▶ How to complete this task
Print each of the lines below character for character, leaving out the pictures.

▶ Rendered images with their source text
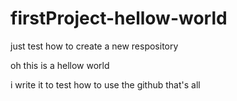# firstProject-hellow-world
just test how to create a new respository

oh this is a hellow world

i write it to test how to use the github
that's all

▶ Response to the task
# firstProject-hellow-world
just test how to create a new respository

oh this is a hellow world

i write it to test how to use the github
that's all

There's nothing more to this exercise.